Of course, it wouldn’t be a commute between home and NYC without experiencing some significant delay. This time, a tugboat struck the Portal Bridge and we were held for close to an hour as the bridge was inspected for safety. We arrived at our appointment an hour late, but MSKCC was very accommodating.
After reviewing a new chest x-ray, my medical team offered a differential diagnosis of radiation pneumonitis based on empirical evidence. As soon as I heard the words, it made perfect sense. How could I have missed that! I knew radiation pneumonitis was a potential risk.
Radiation pneumonitis and pneumonia share many clinical features, including inflammation of the lung(s). Radiation pneumonitis is one of the most common toxicities of stereotactic body radiation therapy (SBRT). Most cases are either asymptomatic or manageable, with the reported rates of symptomatic radiation pneumonitis after SBRT range from 9% to 28%. However, most patients develop late pulmonary toxicity characterized by localized pulmonary fibrosis (scarring) in the region receiving the high-dose.
Sure enough, the suspicious areas on my chest x-ray correlated almost exactly with the areas targeted with SBRT over the summer. The sudden appearance of symptoms corresponding with tapering of the prior steroid dexamethasone also provided an important clue. It is likely the steroid meant to address potential bone pain flare issues was also treating the radiation pneumonitis. When I stopped the dexamethasone, the radiation pneumonitis was left untreated and suddenly became symptomatic. Ta-da!
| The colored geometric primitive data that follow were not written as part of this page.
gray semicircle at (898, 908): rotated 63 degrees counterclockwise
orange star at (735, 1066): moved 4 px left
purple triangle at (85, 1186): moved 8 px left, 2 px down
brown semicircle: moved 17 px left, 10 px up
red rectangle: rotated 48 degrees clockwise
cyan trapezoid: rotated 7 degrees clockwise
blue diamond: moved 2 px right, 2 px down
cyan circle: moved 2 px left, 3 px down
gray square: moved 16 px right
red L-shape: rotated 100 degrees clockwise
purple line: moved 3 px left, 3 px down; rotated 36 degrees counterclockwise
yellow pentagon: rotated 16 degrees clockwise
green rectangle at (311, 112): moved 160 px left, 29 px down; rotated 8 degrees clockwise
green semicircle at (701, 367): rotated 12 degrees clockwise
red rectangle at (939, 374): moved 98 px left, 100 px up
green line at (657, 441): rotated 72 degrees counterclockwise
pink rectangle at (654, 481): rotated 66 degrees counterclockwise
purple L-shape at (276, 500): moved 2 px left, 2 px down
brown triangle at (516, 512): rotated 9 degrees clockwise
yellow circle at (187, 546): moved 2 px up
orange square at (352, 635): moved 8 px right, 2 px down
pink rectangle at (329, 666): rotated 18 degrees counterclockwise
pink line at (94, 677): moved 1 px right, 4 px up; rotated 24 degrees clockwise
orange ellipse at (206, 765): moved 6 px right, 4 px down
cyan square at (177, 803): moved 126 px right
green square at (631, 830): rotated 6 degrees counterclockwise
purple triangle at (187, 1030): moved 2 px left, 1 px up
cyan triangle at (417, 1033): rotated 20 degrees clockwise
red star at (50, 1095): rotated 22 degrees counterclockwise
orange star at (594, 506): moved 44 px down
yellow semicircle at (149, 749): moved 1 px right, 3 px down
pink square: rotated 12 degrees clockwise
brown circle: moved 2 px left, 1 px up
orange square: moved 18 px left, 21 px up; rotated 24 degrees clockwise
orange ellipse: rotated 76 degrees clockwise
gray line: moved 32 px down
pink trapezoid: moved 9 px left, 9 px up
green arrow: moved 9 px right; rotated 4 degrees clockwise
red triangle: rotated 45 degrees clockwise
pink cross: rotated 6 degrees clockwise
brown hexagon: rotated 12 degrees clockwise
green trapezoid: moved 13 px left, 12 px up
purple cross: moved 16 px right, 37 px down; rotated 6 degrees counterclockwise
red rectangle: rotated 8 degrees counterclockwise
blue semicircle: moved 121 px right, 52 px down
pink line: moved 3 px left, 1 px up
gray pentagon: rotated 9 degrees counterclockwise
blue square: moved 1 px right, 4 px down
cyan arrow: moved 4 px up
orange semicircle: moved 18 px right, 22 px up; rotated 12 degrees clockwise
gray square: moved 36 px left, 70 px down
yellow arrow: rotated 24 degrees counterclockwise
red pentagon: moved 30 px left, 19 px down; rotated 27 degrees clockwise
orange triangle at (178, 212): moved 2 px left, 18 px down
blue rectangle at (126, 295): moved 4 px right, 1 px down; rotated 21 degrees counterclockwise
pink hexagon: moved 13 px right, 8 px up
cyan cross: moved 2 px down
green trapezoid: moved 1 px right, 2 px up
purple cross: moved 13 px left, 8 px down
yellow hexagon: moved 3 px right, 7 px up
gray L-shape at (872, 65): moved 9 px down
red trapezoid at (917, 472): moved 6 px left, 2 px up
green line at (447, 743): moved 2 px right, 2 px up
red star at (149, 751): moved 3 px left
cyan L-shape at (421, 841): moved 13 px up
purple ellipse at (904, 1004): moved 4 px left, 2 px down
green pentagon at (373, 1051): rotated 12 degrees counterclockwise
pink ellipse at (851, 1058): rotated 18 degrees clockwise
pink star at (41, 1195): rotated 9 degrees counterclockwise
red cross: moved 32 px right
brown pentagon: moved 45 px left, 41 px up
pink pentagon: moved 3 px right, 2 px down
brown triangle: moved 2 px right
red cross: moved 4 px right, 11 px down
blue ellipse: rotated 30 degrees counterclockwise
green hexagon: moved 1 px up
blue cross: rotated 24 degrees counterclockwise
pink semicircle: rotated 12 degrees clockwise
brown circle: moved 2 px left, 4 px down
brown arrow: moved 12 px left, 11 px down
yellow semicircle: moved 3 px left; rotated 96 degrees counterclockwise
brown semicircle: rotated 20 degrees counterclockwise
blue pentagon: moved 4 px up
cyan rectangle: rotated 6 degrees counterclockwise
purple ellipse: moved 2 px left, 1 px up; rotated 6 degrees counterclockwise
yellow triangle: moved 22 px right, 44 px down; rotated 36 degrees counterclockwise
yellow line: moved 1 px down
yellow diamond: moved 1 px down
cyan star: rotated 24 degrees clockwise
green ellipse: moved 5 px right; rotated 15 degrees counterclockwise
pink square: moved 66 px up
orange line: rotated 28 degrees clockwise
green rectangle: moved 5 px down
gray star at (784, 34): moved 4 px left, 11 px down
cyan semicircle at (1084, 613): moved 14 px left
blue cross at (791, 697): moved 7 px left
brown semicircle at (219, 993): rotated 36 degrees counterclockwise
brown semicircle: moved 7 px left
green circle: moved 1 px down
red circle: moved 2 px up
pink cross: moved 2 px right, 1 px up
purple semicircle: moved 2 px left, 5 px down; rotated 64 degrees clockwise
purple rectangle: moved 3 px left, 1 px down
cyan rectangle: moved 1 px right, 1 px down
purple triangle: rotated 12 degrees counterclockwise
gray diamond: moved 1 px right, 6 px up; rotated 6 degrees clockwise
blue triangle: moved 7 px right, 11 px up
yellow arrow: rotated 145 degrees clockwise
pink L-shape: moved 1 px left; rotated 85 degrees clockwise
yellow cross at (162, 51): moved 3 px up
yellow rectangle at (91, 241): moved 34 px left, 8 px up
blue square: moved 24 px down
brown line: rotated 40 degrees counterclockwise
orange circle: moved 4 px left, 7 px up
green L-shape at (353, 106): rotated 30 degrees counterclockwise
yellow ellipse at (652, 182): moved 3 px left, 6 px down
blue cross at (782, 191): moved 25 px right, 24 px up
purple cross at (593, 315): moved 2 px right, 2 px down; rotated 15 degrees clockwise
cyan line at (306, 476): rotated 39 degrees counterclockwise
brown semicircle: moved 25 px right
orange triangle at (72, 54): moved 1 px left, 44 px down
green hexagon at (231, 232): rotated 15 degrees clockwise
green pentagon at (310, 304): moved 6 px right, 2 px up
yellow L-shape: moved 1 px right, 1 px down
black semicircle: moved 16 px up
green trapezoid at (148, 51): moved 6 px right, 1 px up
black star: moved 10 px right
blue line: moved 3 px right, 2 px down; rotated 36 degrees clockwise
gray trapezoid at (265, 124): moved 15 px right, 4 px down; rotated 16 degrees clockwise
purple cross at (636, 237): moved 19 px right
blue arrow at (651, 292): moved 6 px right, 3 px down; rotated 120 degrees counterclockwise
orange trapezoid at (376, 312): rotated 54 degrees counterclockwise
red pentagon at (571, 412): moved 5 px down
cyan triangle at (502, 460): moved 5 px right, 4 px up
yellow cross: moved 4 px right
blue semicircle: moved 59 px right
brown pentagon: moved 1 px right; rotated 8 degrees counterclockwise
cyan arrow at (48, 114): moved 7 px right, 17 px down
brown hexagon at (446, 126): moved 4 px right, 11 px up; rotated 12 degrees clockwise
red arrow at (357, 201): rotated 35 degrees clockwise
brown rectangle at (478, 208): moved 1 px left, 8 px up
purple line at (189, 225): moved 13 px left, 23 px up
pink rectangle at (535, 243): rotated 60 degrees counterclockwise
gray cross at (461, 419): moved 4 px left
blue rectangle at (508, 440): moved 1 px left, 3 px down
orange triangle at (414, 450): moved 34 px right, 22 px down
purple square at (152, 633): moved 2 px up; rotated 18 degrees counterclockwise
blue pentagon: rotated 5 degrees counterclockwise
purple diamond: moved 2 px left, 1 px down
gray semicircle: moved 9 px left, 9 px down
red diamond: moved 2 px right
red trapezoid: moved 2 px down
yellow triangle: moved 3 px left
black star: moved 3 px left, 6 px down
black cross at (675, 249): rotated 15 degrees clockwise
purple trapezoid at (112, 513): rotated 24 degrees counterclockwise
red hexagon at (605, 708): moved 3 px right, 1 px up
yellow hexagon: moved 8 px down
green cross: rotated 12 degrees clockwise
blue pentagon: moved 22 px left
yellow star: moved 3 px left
The good news is that with adequate steroid treatment, most patients achieve complete recovery from their symptoms. As a result, I was prescribed an initial two-week supply of another steroid (prednisone). But a diagnosis of pneumonitis does increase the risk of developing subsequent pulmonary complications, including fibrosis, a permanent scarring of the lungs.
While it wasn’t a perfect birthday in the traditional sense (whatever that even means), I prefer to focus on the fact that Lorie, Rosie, and Megan (and the zoo!) were with me on this 50th milestone, and that the recent symptoms weren’t due to further cancer progression (my initial concern) but rather a manageable radiation treatment side effect. Honestly, that is the best gift I could have received.
I would be remiss if I didn’t also acknowledge how important all of the happy birthday calls, texts, gifts, and social media posts were to me. It is one thing to hear from family and friends, but some messages from people I’ve never met in person were also truly lovely and brought a smile to my face. I do read EVERY post! So, to everyone who took time out of their day to acknowledge my birthday—thank you from the bottom of my heart!